Qué ingenuidad la del niño que cada 5 de enero arrancaba puñados de la hierba más verde que hallaba en los solares de su vecindario para, depositándolos en la azotea de su casa, junto a un cubo de agua, reciprocar la amabilidad de los camellos que esa noche transportarían a los Magos. Qué pensarían las aves y las nubes que le sobrevolaban; qué, el cielo; qué, el pararrayos que protegía el hogar y, sacando ventaja a todos, era el primero en distinguir, a distancia, las siluetas de los visitantes: jorobas y hocicos, coronas y mantos, alforjas y cofres repletos de juguetes.

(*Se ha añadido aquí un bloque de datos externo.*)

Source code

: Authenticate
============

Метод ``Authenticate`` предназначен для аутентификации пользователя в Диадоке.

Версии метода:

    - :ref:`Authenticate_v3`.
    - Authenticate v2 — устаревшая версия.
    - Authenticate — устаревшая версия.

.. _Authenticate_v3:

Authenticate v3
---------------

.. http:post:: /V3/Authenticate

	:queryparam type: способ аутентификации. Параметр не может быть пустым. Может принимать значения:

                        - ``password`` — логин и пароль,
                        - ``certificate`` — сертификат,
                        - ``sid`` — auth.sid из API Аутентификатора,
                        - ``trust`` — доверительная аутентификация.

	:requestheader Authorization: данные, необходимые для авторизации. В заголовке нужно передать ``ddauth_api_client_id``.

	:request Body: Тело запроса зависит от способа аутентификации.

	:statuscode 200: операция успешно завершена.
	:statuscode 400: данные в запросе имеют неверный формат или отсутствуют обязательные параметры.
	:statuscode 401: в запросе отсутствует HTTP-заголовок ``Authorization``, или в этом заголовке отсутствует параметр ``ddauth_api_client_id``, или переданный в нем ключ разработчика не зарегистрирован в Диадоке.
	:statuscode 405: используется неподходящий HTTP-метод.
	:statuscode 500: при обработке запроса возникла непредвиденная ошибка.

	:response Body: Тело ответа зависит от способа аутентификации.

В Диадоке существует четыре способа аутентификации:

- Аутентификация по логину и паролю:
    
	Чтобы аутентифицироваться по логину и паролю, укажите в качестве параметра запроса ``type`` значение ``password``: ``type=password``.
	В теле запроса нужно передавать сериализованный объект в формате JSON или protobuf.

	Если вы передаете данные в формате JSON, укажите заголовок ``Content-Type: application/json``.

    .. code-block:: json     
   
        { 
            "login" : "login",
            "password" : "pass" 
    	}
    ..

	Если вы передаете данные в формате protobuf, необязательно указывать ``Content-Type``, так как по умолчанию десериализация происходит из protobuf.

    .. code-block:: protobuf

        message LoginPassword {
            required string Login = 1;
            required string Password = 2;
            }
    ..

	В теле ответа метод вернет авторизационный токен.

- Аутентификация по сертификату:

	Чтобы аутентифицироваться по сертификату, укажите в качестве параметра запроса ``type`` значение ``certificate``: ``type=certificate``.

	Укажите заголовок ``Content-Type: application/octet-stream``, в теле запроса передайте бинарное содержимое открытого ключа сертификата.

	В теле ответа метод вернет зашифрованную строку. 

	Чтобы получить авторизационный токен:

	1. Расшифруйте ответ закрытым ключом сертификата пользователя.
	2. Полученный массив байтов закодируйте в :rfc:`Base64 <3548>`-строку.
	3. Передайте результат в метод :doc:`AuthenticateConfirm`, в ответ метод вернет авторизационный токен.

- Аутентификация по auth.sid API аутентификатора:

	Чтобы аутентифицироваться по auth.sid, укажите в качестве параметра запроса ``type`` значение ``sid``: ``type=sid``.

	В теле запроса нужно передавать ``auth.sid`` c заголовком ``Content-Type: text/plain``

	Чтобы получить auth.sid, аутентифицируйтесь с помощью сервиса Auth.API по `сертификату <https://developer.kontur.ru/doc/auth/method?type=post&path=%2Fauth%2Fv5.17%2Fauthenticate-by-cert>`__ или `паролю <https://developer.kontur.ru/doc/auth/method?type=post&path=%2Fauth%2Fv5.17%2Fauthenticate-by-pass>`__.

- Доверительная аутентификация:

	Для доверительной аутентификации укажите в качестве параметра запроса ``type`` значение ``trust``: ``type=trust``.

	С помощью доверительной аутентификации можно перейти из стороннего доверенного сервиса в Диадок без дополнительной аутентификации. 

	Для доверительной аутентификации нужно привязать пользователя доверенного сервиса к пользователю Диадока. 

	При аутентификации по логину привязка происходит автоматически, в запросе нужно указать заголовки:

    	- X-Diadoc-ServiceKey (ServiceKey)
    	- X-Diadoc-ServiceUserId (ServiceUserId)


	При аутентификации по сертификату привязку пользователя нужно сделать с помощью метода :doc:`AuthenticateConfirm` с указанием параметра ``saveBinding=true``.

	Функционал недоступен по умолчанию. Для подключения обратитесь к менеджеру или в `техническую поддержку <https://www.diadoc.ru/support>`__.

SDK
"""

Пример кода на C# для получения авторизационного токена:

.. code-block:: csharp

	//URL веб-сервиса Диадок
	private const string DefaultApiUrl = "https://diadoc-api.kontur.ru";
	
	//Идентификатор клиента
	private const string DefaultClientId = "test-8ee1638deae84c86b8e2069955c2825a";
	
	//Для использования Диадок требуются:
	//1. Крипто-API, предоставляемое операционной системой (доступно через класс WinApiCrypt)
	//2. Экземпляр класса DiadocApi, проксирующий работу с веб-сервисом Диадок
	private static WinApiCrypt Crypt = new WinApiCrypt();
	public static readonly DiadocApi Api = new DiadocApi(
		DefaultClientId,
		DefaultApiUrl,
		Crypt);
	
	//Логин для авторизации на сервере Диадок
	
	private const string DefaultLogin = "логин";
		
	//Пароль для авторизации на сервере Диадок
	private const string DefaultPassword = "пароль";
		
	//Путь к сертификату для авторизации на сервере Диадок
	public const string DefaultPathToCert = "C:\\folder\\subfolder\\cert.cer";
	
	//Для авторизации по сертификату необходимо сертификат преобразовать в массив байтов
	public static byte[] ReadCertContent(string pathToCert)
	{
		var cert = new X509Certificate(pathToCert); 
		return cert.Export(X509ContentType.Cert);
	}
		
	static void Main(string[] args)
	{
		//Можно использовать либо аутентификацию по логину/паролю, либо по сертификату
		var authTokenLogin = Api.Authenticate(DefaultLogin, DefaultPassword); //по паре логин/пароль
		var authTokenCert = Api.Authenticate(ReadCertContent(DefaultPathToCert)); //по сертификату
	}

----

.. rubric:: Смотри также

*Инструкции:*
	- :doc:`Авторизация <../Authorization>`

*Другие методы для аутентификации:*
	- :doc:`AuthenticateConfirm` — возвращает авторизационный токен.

Qué pensarían las estrellas de aquel inesperado verdor disperso sobre una superficie de cemento donde nada, a no ser el niño, podía crecer, y de aquel minúsculo espejo redondo, con fino borde de metal, donde las muy coquetas apenas cabían y era de rigor hacer fila para poder mirarse. El niño las imaginaba acercándose, una a una, al cubo y cuidando de no mojarse el rostro, o temerosas de que alguna de las que esperaba turno a sus espaldas diera un traspiés y las precipitara al fondo de aquella luna trémula donde, luego de apagarse, se desvanecerían.
Si todo hubiera amanecido intacto la mañana del día 6, el niño hubiera prestado atención a los rumores malvados que ponían en duda la existencia de los Magos (pueblo chico, infierno grande, oiría decir después). Pero la hierba desaparecía, prueba de que las bestias la habían aprovechado, y del agua sólo quedaba un charquito asustado en el fondo del cubo, señal de que las enormes lenguas habían estado a punto de dar cuenta de él; un charquito mezclado con la saliva de los camellos que, mientras él dormía y los Magos, en puntillas, barrían los suelos de la sala de su casa con las orlas de sus trajes, luchaba por sobrevivir y al día siguiente parecía guiñarle; un charquito como una piedra preciosa desleída y pálida.
Le gustaría al niño, hoy adulto y distante, animar a un vecino de su pueblo a subir a la azotea de la casa abandonada y dejar en ella, la tarde del próximo 5 de enero, además de un manojo de hierbas verdes recogidas de algún terreno baldío, un recipiente con agua lo suficientemente holgado para que las estrellas puedan asomarse a él y un animal de carga consiga sumergir los belfos y beber unos sorbos sin temor a volcarlo.
Le gustaría también animarlo a regresar a la azotea a la mañana siguiente y averiguar cuánto de lo que dejó dispuesto permanece intacto. Si la hierba falta y el agua escasea -como el ausente sospecha que sucederá- es porque los Magos no perdieron la esperanza de que el niño regresara y durante cincuenta años continuaron haciendo escala en su domicilio o aguardando que alguien, no importa la edad que tuviera, lo reemplazara. O, sabios al fin, supieron siempre lo que nadie más supo: que el niño, lejos de marcharse, continúa allí.